• **Description of the task**
From the first line to the last, return the data exactly as written.
::: Data below :::
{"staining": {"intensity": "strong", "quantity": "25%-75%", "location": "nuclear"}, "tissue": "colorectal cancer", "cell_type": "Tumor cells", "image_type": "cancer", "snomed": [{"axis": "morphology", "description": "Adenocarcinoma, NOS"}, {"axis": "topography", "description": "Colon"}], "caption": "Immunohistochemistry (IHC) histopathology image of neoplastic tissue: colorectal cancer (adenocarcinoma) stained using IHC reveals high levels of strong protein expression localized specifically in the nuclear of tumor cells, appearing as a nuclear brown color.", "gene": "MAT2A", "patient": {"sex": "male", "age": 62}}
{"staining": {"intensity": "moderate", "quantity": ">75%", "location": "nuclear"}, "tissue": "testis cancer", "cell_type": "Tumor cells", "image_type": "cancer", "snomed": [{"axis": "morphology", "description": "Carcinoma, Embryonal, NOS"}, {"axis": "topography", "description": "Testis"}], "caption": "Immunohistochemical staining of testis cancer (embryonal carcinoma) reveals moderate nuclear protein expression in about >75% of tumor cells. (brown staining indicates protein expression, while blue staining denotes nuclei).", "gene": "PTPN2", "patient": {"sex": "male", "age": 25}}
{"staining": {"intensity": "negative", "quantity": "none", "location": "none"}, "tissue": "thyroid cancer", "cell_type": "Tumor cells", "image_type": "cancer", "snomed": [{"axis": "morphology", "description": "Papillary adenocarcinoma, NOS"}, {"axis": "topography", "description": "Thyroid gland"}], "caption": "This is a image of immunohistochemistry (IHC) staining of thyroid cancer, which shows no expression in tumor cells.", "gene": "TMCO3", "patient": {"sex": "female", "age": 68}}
:::
• **Response to the task**
{"staining": {"intensity": "strong", "quantity": "25%-75%", "location": "nuclear"}, "tissue": "colorectal cancer", "cell_type": "Tumor cells", "image_type": "cancer", "snomed": [{"axis": "morphology", "description": "Adenocarcinoma, NOS"}, {"axis": "topography", "description": "Colon"}], "caption": "Immunohistochemistry (IHC) histopathology image of neoplastic tissue: colorectal cancer (adenocarcinoma) stained using IHC reveals high levels of strong protein expression localized specifically in the nuclear of tumor cells, appearing as a nuclear brown color.", "gene": "MAT2A", "patient": {"sex": "male", "age": 62}}
{"staining": {"intensity": "moderate", "quantity": ">75%", "location": "nuclear"}, "tissue": "testis cancer", "cell_type": "Tumor cells", "image_type": "cancer", "snomed": [{"axis": "morphology", "description": "Carcinoma, Embryonal, NOS"}, {"axis": "topography", "description": "Testis"}], "caption": "Immunohistochemical staining of testis cancer (embryonal carcinoma) reveals moderate nuclear protein expression in about >75% of tumor cells. (brown staining indicates protein expression, while blue staining denotes nuclei).", "gene": "PTPN2", "patient": {"sex": "male", "age": 25}}
{"staining": {"intensity": "negative", "quantity": "none", "location": "none"}, "tissue": "thyroid cancer", "cell_type": "Tumor cells", "image_type": "cancer", "snomed": [{"axis": "morphology", "description": "Papillary adenocarcinoma, NOS"}, {"axis": "topography", "description": "Thyroid gland"}], "caption": "This is a image of immunohistochemistry (IHC) staining of thyroid cancer, which shows no expression in tumor cells.", "gene": "TMCO3", "patient": {"sex": "female", "age": 68}}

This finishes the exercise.